- Associated Press - Thursday, June 12, 2014

RIVERSIDE, Calif. (AP) - A group of Riverside County property owners, builders and others have petitioned the federal government to remove Endangered Species Act protections for a California songbird.

The petition filed Wednesday with the U.S. Fish and Wildlife Service claims that the coastal California gnatcatcher is plentiful in Mexico, and doesn’t need to be protected, the Riverside Press-Enterprise reported (https://bit.ly/1kRhw56).

The group cites new DNA evidence showing that the blue-gray songbird is not a distinct subspecies as previously thought, but a single species that ranges from Southern California to the southern tip of Baja California, Mexico.

“It’s the same species whether it crosses a geographic boundary or not,” said Bruce Colbert, executive director of the 300-member Property Owners Association of Riverside County, a nonprofit research and lobbying group that represents entities affected by land-use decisions.

The gnatcatcher was listed as threatened with extinction in 1993. The U.S. Department of Fish and Wildlife designated 197,303 acres in San Diego, Orange, Riverside, San Bernardino, Los Angeles and Ventura counties as critical habitat, which is land considered essential for the species’ recovery.

At the time, federal officials estimated the economic impact of the resulting restrictions would total $915 million by 2030. That included delays and non-development of property within the habitat area.

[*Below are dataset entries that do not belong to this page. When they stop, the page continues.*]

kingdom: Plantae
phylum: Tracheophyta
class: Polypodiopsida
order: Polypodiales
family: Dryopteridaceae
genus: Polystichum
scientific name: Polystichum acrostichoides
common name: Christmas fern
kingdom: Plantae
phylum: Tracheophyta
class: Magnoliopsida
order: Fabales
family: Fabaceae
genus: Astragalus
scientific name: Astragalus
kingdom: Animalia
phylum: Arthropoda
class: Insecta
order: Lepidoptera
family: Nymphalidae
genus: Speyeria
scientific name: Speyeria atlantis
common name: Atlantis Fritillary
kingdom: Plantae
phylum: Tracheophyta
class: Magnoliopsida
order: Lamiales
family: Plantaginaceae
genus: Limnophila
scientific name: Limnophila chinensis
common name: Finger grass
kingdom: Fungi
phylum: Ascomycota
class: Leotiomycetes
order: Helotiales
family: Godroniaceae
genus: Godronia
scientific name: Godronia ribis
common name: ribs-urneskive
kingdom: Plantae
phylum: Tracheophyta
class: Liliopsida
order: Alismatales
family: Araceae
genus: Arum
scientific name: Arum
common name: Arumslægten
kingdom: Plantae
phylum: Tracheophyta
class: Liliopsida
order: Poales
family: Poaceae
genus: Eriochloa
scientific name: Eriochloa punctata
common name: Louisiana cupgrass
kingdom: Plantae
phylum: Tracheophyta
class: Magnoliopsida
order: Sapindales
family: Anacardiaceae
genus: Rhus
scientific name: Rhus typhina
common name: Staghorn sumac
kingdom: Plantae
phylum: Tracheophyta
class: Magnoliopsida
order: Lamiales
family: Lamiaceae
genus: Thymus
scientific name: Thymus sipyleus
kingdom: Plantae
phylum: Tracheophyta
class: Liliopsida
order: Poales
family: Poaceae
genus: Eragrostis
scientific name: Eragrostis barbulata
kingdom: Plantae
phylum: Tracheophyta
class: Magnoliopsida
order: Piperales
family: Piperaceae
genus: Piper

Gnatcatchers were once plentiful between Southern California’s coast and mountains, but their numbers declined dramatically as most of their coastal sage brush habitat was taken over by development.

The groups first petitioned to have the gnatcatcher delisted in 2010.

Fish and Wildlife has 90 days to respond to the petition, though the agency’s priority is to handle a backlog of cases with court-ordered deadlines resulting from lawsuits, spokeswoman Jane Hendron said.